We chatted away. I blithely asked, “What is your name?” She replied, “Erna Paris.” “What a wonderful name! Did you make it up?” Her glance made me wonder if I’d just bumbled a bit. She said, “No, my first husband from Paris, was also named Paris. I could give him up, but not that name.” I then asked if she wrote. She let me know that, actually, she wrote a lot. Her book, From Tolerance to Tyranny: A Cautionary Tale from Fifteenth-Century Spain, had just been released. We talked about how for 700 years Spain had been a very good example of how Muslims, Jews and Christians could live in productive peace with one another. She is intensely interested in understanding what promotes the kind of integration of diversity that goes beyond acceptance to a place where deep interconnection occurs and further, what destroys or prevents harmonious relations between diverse peoples.

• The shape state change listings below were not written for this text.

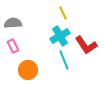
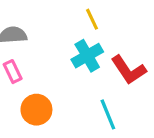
cyan line: (64, 60) -> (108, 114), moved

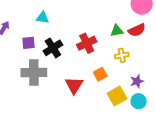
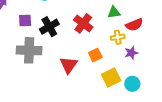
red semicircle: (137, 30) -> (134, 25), moved
red cross: (87, 43) -> (83, 23), turned -30
purple star: (137, 81) -> (131, 53), moved

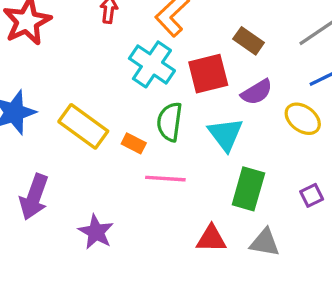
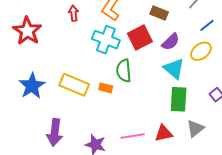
yellow ellipse: (303, 119) -> (201, 51), turned -60
cyan triangle: (225, 134) -> (174, 69), moved
pink line: (165, 179) -> (133, 136), moved
gray triangle: (265, 243) -> (195, 128), turned -36

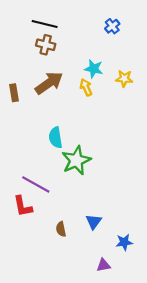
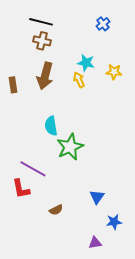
brown arrow: (49, 83) -> (45, 76), turned 140
blue triangle: (94, 222) -> (97, 197), moved
brown semicircle: (61, 229) -> (56, 210), turned -104

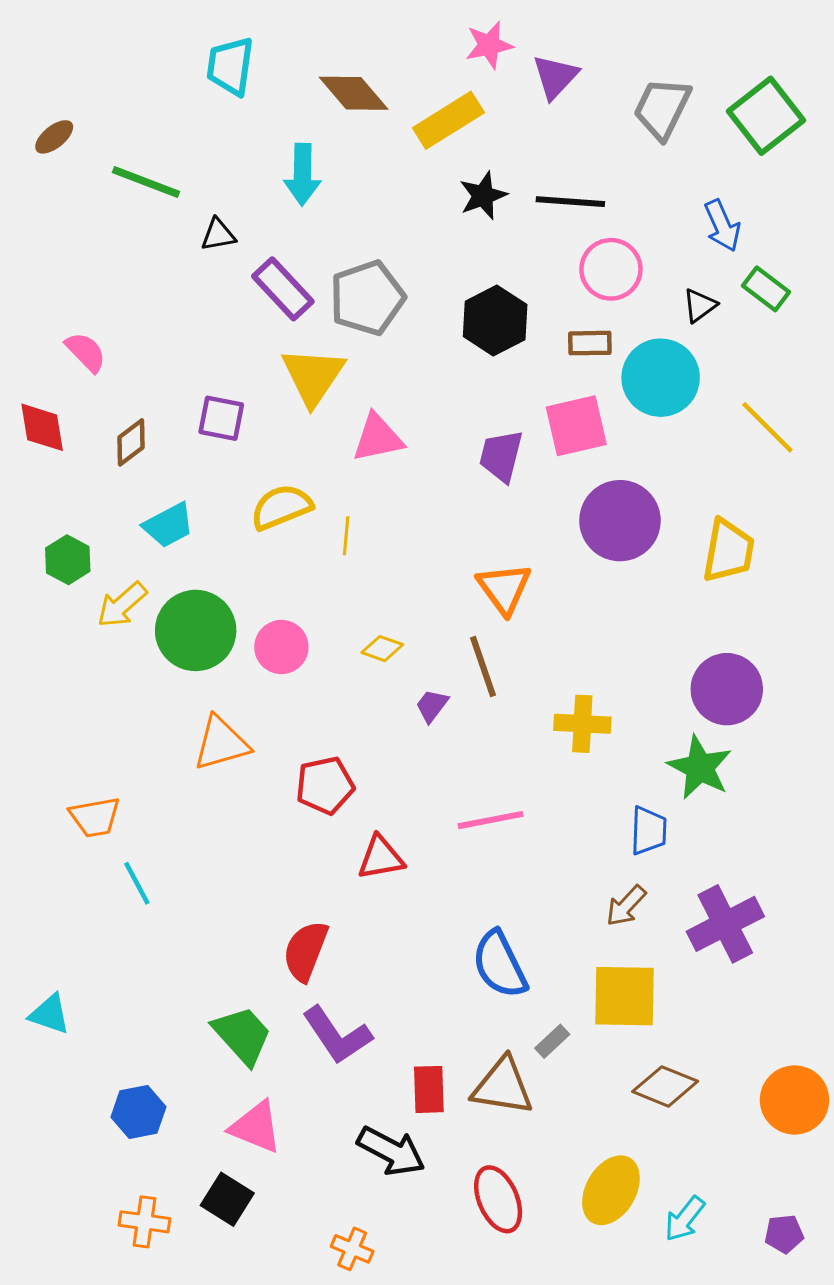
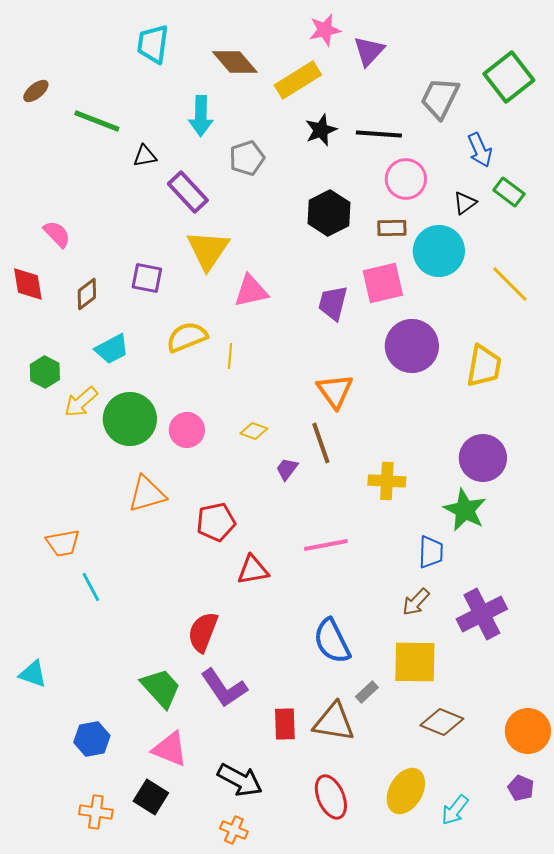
gray trapezoid: (662, 108) -> (440, 98), moved
gray pentagon: (367, 298) -> (247, 158), moved, size x0.7
black arrow: (391, 1151) -> (240, 780), moved
purple pentagon: (784, 1234) -> (521, 788), moved, turned 30

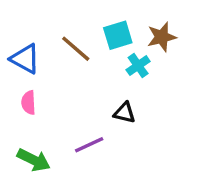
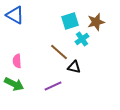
brown line: (76, 49) -> (59, 52), moved
blue triangle: (25, 59) -> (15, 15), moved
green arrow: (34, 160) -> (14, 84), moved

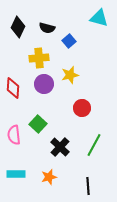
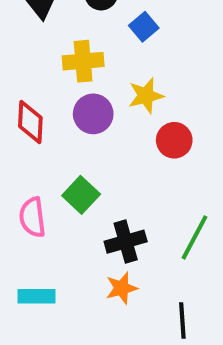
red circle: (82, 108) -> (174, 140), moved
black cross: (60, 147) -> (126, 242), turned 30
orange star: (49, 177) -> (122, 288), moved

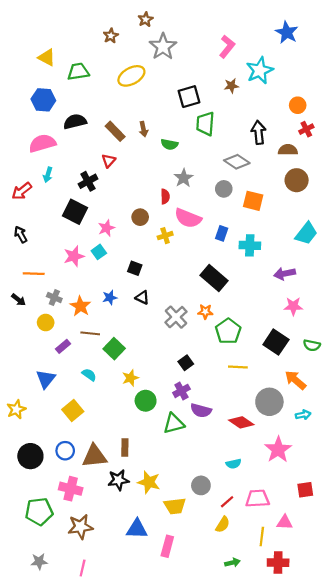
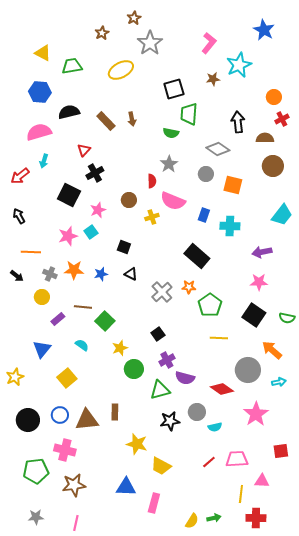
green semicircle: (169, 144) -> (171, 133), moved
red triangle: (109, 161) -> (84, 150), moved
black cross: (88, 181) -> (95, 173), moved
orange star: (80, 306) -> (74, 270), moved, turned -30
pink star: (293, 306) -> (259, 282), moved
black square: (186, 363) -> (158, 334), moved
black star: (118, 480) -> (170, 421), moved
gray circle: (201, 485) -> (197, 412), moved
yellow trapezoid: (175, 506) -> (161, 466), turned 35
yellow semicircle: (223, 525) -> (192, 521), moved

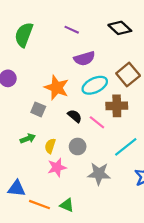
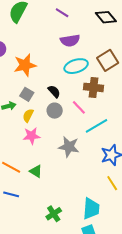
orange star: (57, 88) -> (25, 65), moved, turned 30
gray square: (38, 109) -> (27, 94), moved
pink line: (97, 122) -> (79, 107), moved
gray circle: (78, 146) -> (55, 111), moved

Erna asked me what I did. “I’m a Unitarian Universalist minister.” She said, “We are on the same side.” I said, “Yes, we are.”

That evening, I Googled Erna and found that she has a distinguished international career as a historian, writer and political commentator. In an interview in the Ottawa Citizen, January 20, 2015, she said, “The most elusive question about tyranny is this: How are ordinary people persuaded to comply passively with injustice, or to take the next step and actively turn on neighbors with whom they may have lived in peace for decades, or even centuries? A devalued, marginalized minority seems to be the key. By being exposed to a continuum of propaganda, decent human beings are transformed and desensitized.”

We talked freely, in part because we share the same progressive aspirations and both enjoy a good chat; the kind that keeps you keen for those odd intersections that reveal life’s rich possibilities. It nudges me to let serendipity do its unexpected work and to value the lives of strangers.